start Records to process

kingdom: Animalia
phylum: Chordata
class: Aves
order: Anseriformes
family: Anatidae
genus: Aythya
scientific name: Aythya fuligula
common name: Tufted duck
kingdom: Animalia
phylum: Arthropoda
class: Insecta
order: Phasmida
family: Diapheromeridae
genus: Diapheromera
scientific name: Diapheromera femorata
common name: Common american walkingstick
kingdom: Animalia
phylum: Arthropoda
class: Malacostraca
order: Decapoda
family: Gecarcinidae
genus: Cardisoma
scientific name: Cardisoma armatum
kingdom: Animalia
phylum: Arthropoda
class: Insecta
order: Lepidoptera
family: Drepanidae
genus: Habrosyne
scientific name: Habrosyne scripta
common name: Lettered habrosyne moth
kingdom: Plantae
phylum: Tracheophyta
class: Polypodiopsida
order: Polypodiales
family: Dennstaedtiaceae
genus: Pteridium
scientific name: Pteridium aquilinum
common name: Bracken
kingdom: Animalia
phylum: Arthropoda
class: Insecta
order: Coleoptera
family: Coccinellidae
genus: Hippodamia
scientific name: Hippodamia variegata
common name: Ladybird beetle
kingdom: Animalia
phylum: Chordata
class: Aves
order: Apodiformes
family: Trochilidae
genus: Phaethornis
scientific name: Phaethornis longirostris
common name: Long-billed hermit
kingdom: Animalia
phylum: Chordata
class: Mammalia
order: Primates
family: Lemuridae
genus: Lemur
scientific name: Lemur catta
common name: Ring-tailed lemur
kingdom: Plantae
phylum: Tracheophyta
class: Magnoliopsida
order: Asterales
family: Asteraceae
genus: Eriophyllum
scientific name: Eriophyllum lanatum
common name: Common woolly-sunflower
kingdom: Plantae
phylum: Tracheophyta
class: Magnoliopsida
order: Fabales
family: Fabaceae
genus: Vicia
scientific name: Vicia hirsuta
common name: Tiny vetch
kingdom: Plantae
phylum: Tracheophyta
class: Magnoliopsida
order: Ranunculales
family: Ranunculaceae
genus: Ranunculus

end Records to process

Instructions for the task>
Reproduce every line of the data above word for word, with no changes.

Task response>
kingdom: Animalia
phylum: Chordata
class: Aves
order: Anseriformes
family: Anatidae
genus: Aythya
scientific name: Aythya fuligula
common name: Tufted duck
kingdom: Animalia
phylum: Arthropoda
class: Insecta
order: Phasmida
family: Diapheromeridae
genus: Diapheromera
scientific name: Diapheromera femorata
common name: Common american walkingstick
kingdom: Animalia
phylum: Arthropoda
class: Malacostraca
order: Decapoda
family: Gecarcinidae
genus: Cardisoma
scientific name: Cardisoma armatum
kingdom: Animalia
phylum: Arthropoda
class: Insecta
order: Lepidoptera
family: Drepanidae
genus: Habrosyne
scientific name: Habrosyne scripta
common name: Lettered habrosyne moth
kingdom: Plantae
phylum: Tracheophyta
class: Polypodiopsida
order: Polypodiales
family: Dennstaedtiaceae
genus: Pteridium
scientific name: Pteridium aquilinum
common name: Bracken
kingdom: Animalia
phylum: Arthropoda
class: Insecta
order: Coleoptera
family: Coccinellidae
genus: Hippodamia
scientific name: Hippodamia variegata
common name: Ladybird beetle
kingdom: Animalia
phylum: Chordata
class: Aves
order: Apodiformes
family: Trochilidae
genus: Phaethornis
scientific name: Phaethornis longirostris
common name: Long-billed hermit
kingdom: Animalia
phylum: Chordata
class: Mammalia
order: Primates
family: Lemuridae
genus: Lemur
scientific name: Lemur catta
common name: Ring-tailed lemur
kingdom: Plantae
phylum: Tracheophyta
class: Magnoliopsida
order: Asterales
family: Asteraceae
genus: Eriophyllum
scientific name: Eriophyllum lanatum
common name: Common woolly-sunflower
kingdom: Plantae
phylum: Tracheophyta
class: Magnoliopsida
order: Fabales
family: Fabaceae
genus: Vicia
scientific name: Vicia hirsuta
common name: Tiny vetch
kingdom: Plantae
phylum: Tracheophyta
class: Magnoliopsida
order: Ranunculales
family: Ranunculaceae
genus: Ranunculus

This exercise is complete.